Provided information: Begin

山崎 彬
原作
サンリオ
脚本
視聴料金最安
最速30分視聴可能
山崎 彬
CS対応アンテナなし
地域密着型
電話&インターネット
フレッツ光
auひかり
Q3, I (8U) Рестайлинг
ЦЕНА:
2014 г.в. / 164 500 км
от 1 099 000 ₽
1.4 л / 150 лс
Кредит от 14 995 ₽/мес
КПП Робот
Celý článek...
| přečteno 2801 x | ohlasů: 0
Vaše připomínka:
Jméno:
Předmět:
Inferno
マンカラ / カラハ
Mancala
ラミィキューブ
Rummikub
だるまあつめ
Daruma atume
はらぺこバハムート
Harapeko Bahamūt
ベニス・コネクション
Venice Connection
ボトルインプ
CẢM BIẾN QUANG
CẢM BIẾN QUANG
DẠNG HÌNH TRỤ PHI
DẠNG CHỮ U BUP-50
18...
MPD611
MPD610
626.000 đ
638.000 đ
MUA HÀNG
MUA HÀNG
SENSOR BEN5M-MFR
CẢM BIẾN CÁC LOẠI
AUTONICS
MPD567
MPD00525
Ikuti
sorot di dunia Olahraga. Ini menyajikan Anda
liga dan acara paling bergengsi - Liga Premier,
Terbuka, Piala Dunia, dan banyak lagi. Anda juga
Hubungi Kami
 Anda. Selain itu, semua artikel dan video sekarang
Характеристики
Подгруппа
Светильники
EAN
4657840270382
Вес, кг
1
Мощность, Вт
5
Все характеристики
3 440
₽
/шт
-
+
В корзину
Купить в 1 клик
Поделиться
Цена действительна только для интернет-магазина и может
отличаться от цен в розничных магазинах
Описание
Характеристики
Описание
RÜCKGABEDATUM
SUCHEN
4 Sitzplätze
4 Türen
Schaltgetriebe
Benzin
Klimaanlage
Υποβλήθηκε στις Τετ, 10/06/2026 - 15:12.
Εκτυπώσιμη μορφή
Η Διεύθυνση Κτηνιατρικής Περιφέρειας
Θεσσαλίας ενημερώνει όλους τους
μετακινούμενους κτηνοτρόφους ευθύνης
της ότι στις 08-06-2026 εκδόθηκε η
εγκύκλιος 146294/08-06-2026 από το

Provided information: End

=== Work instructions ===
Every entry should be output exactly as written, please.

=== Written answer ===
山崎 彬
原作
サンリオ
脚本
視聴料金最安
最速30分視聴可能
山崎 彬
CS対応アンテナなし
地域密着型
電話&インターネット
フレッツ光
auひかり
Q3, I (8U) Рестайлинг
ЦЕНА:
2014 г.в. / 164 500 км
от 1 099 000 ₽
1.4 л / 150 лс
Кредит от 14 995 ₽/мес
КПП Робот
Celý článek...
| přečteno 2801 x | ohlasů: 0
Vaše připomínka:
Jméno:
Předmět:
Inferno
マンカラ / カラハ
Mancala
ラミィキューブ
Rummikub
だるまあつめ
Daruma atume
はらぺこバハムート
Harapeko Bahamūt
ベニス・コネクション
Venice Connection
ボトルインプ
CẢM BIẾN QUANG
CẢM BIẾN QUANG
DẠNG HÌNH TRỤ PHI
DẠNG CHỮ U BUP-50
18...
MPD611
MPD610
626.000 đ
638.000 đ
MUA HÀNG
MUA HÀNG
SENSOR BEN5M-MFR
CẢM BIẾN CÁC LOẠI
AUTONICS
MPD567
MPD00525
Ikuti
sorot di dunia Olahraga. Ini menyajikan Anda
liga dan acara paling bergengsi - Liga Premier,
Terbuka, Piala Dunia, dan banyak lagi. Anda juga
Hubungi Kami
 Anda. Selain itu, semua artikel dan video sekarang
Характеристики
Подгруппа
Светильники
EAN
4657840270382
Вес, кг
1
Мощность, Вт
5
Все характеристики
3 440
₽
/шт
-
+
В корзину
Купить в 1 клик
Поделиться
Цена действительна только для интернет-магазина и может
отличаться от цен в розничных магазинах
Описание
Характеристики
Описание
RÜCKGABEDATUM
SUCHEN
4 Sitzplätze
4 Türen
Schaltgetriebe
Benzin
Klimaanlage
Υποβλήθηκε στις Τετ, 10/06/2026 - 15:12.
Εκτυπώσιμη μορφή
Η Διεύθυνση Κτηνιατρικής Περιφέρειας
Θεσσαλίας ενημερώνει όλους τους
μετακινούμενους κτηνοτρόφους ευθύνης
της ότι στις 08-06-2026 εκδόθηκε η
εγκύκλιος 146294/08-06-2026 από το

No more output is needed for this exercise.